Arte Herança

Música para a nova década

Edição 01, 2020

Música para a nova década

Vinayak Surya Swami |autora

Edição 01, 2020


Desde as batidas animadas de Bhangra aos sons calmos de Sopana Sangeetham da Kerala, a música tem tido uma parte significativa na herança do folclore da Índia. O diretor de música Sneha Khanwalkar partilha a sua opinião em como esta história rica forma notas contemporâneas. Vinayak Surya Swami confirma-nos a sua importância

O ruído de um comboio local, as buzinas do trânsito, as pessoas a tossir ou a espirrar, ou até a falarem nos seus telemóveis… Está a ser criada melodia à nossa volta em todos os momentos. Na Índia, a música foi sempre inspirada no que nos rodeia, sejam sons naturais ou feitos pelo Homem. Desde as nossas tradições folclóricas às ragas clássical, e desde instrumentos musicais tocados por músicos rurais a contos muscais que fazem parte da nossa herança – a música indiana tem acreditado tradicionalmente nos sons da vida.

Atualmente, enquanto a música na Índia, tal como tudo o resto, sofre uma transformação, é ainda mais importante analisar as nossas melodias nativas para manter um equilíbrio entre o passado e o presente. Ao longo dos meus anos de crescimento, acordava ao som do tampura pela manhã. Ao longo dos anos, à medida que praticava e aprendia mais sobre música, compreendi que cada objeto à nossa volta tem o seu próprio tom e tudo o que é preciso é encontrar o grupo certo de melodias.

COMEÇAR CORRETAMENTE

Esta noção de encontrar de música na atmosfera definiu os meus esforços quando comecei a criar música; eu queria que tudo o que fosse auditivo fizesse parte da música. Cada som representava uma parte diferente da faixa, um sentimento diferente e creio que estava a tentar aplicar um processo democrático na criação da música, no mínimo! A minha música “Kaala Re” do filme Gangues de Wasseypur 2, o qual foi baseado na indústria da exploração do carvão, começa com o som de uma picareta a bater no carvão. Capturei o som de uma fábrica onde estavam a unir correntes de metal! A linhagem da música indiana tem vários exemplos de sons quotidians e notas que incitam ao pensamento. Hoje em dia, vários jovens músicos na Índia estão a redescobrir esta ideia. Os novos portadores da tocha da música indiana não só decidiram seguir uma direção completamente diferente, como também definiram esta direção com base na ideia das tradições de todo o país.

=======

— EXERCÍCIO PROPOSTO 1 —
De acordo com o texto sobre música indiana, por que motivo é hoje ainda mais importante analisar as melodias nativas?
— EXERCÍCIO PROPOSTO 2 —
Prossiga o texto sobre música indiana a partir da sua última frase.

=======

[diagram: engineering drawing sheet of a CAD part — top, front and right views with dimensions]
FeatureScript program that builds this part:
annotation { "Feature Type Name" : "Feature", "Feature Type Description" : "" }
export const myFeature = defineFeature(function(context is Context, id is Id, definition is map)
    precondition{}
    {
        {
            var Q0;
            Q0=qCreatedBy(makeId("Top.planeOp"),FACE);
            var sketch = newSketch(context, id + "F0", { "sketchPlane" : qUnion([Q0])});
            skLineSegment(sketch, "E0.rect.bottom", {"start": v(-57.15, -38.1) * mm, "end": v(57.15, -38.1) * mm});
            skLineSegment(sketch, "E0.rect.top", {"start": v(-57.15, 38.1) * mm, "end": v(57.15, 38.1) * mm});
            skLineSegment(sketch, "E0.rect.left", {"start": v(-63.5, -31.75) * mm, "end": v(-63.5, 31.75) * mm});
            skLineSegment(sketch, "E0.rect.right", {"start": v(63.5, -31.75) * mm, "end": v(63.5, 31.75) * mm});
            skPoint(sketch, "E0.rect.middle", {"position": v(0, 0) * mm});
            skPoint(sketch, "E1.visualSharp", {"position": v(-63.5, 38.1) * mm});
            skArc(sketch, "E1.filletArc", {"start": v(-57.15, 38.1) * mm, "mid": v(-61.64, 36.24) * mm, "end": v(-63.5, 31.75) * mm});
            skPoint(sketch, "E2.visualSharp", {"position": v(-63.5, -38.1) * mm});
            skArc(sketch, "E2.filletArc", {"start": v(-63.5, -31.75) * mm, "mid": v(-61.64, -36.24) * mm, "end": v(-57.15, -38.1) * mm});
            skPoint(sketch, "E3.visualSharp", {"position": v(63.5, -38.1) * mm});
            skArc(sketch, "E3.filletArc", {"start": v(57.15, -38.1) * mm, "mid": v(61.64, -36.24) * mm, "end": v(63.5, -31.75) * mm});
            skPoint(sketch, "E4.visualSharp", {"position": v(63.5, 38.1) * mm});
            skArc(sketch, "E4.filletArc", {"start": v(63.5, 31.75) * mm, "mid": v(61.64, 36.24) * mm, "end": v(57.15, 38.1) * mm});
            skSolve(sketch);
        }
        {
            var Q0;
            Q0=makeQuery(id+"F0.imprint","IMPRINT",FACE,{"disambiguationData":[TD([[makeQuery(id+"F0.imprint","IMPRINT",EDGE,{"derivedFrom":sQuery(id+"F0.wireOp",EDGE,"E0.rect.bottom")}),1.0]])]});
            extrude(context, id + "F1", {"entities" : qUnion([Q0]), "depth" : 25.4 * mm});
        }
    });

=======

— RESPOSTA AO EXERCÍCIO 1 —
Porque a música na Índia, tal como tudo o resto, está a sofrer uma transformação. Analisar as melodias nativas permite manter um equilíbrio entre o passado e o presente.

— RESPOSTA AO EXERCÍCIO 2 —
Os monges budistas realizam rituais musicais com tambores e trompetas tradicionais durante o festival monástico Gustor no monasteiro Lamayuru em Leh.

ULTRAPASSANDO BARREIRAS

Comparando em detalhe, vamos aperceber-nos de que o que está a ser considerado hoje de “música alternativa”, já existia em algumas das tradições folclóricas mais antigas do país. Por exemplo, os tambores indianos deram uma batida mais orientadora à música e uma sensação de natural puro, algo que as maiorias das editores de música contemporâneas começaram agora a incorporar. Vejamos por exemplo a comunidade Manganiyar de Rajasthan, que de acordo com o folclore, eram frequentemente convocados a acelerar o advento da chuva no estado deserto. Dizem os contos que a sua música, acompanhada pelo dhol (um tambor duplo) e um khartaal (dois blocos de madeira nos quais os artistas produziam um som de aplauso elevado), imitavam o som do trovão e assim agradavam ao deus da chuva.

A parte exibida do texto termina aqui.